**Required action A:** Decide whether each statement agrees with the John Deere 7420 thread: (i) the small round cap to remove is on top of the stepper motor; (ii) code 303044.02 is described as an open lead on stepper motor coil 2; (iii) the stepper motor is at the front of the tractor. For each, answer yes or no and quote the words from the thread that decide it.

**Passage provided:**
# John deere 7420



## jacob (Dec 9, 2012)

I have a jd 7420 and when you try to put the three point lever foreword it will stay up and say stepper error


----------



## drmonsterbrain (Jun 7, 2013)

Look on top of the stepper motor. You will see a small round cap. Pop it off & look inside. You will see a small screw. Turn it left & right, this will allow you to manually operate hitch with stepper motor. If this works, you have no hydraulic or linkage issues and will need to replace the stepper motor. It's at the rear of the tractor on top of the valve stack.


----------



## jacob (Dec 9, 2012)

Do you know what this code is 303041 and 303044


----------



## drmonsterbrain (Jun 7, 2013)

I'm assuming these are BCU codes. 303041.02 is Stepper Motor Coil 1, Open Lead. 303044.02 is Stepper Motor Coil 2, Circuit Fault. Either bad wires or stepper motor. You're gonna hafta verify wires. Clear codes first. If they reappear check wires. Sounds like stepper motor failure to me. Wire check will tell u.


----------



## Gwis2001 (Feb 24, 2015)

I have a 7420 when I turn pto on, the dash shows rpms are on but the pto is not turning.?..need ideas what to try


----------

**Exercise materials:**
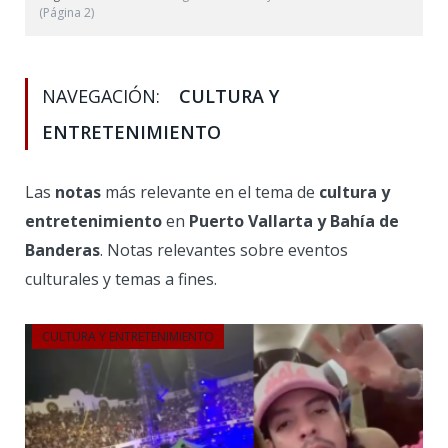
(Página 2)
NAVEGACIÓN:
CULTURA Y
ENTRETENIMIENTO
Las
notas
más relevante en el tema de
cultura y
entretenimiento
en
Puerto Vallarta y Bahía de
Banderas
. Notas relevantes sobre eventos
culturales y temas a fines.
CULTURA Y ENTRETENIMIENTO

**Required action B:** Output every line of the entry above word for word, leaving the picture out of your answer.

**Expected answer A:**
(i) Yes: "Look on top of the stepper motor. You will see a small round cap."
(ii) No: "303044.02 is Stepper Motor Coil 2, Circuit Fault."
(iii) No: "It's at the rear of the tractor on top of the valve stack."

**Expected answer B:**
(Página 2)
NAVEGACIÓN:
CULTURA Y
ENTRETENIMIENTO
Las
notas
más relevante en el tema de
cultura y
entretenimiento
en
Puerto Vallarta y Bahía de
Banderas
. Notas relevantes sobre eventos
culturales y temas a fines.
CULTURA Y ENTRETENIMIENTO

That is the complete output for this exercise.